Putting results to text
Once a request has been processed, Siri must convert the result back into text that can be spoken to the user. While not as hard as processing a user’s commands, this task, known asnatural language generation, still presents some challenges.
It’s relatively easy to write software that uses data to cobble together syntactically correct sentences, but, without some hard work, the result is likely to sound artificial and unexciting. When you ask Siri about the weather, for example, instead of just rattling out a list of statistics on temperature, pressure, and cloud cover, the service will give you a generic comment, such as “It’s sunny” or “It looks like rain.”
This touch of personality may seem unimportant, but it a makes a big difference to a user, particularly during verbal communication. Luckily, there is a well-defined body of work that puts this capability well within the reach of most app developers. Even better, there is no need for this final portion of the Siri experience to take place on the server side; instead, Apple could conceivably come up with a technology that standardizes the creation of complex text, and then leave it to the apps to produce a response directly on each device without unduly taxing resources.
Siri for everyone
Allowing third-party apps to integrate with Siri would be a boon for both developers and users, but it’s going to require a lot of effort for everyone involved, in large part because it would represent a significant departure from the way we are used to designing and interacting with our software.

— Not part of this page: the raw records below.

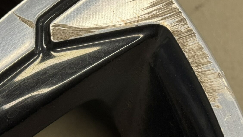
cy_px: 46
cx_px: 121
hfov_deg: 23.9
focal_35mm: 89
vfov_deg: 13.6
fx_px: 574
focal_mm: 6.76
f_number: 1.78
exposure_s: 1/60
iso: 160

Still, it’s fair to say that the company is quietly laying the groundwork for putting more and more Siri-like capabilities within the reach of every programmer, starting with Apple’s ever-increasing investment in the back-end facilities that it needs to run Siri’s complex infrastructure.
For example, dictation is now built into both of Apple’s operating systems, though developers are not currently allowed to add their own specialized jargon to the vocabulary. Similarly, both OS X and iOS have recently acquired several programming interfaces that can be used to analyze the syntax of a text document, although they do not help much in the much harder task of interpreting its meaning. Finally, Apple’s software has long been adept at speech synthesis; right now this capability is used primarily by system tools like VoiceOver and is off-limits to developers (at least on iOS), but it wouldn’t take much work, from a technical perspective, to turn speech synthesis into a general-purpose tool that everyone could use.
Ultimately, the shift toward natural language interaction is all but inevitable, and the keyboard, while not likely to disappear anytime soon, is going to become less and less relevant. The switch to a voice-based interface is going to be a hard one, with plenty of obstacles along the way; still, I look forward to the day when I will finally be able to stop typing on my devices and start communicating with them.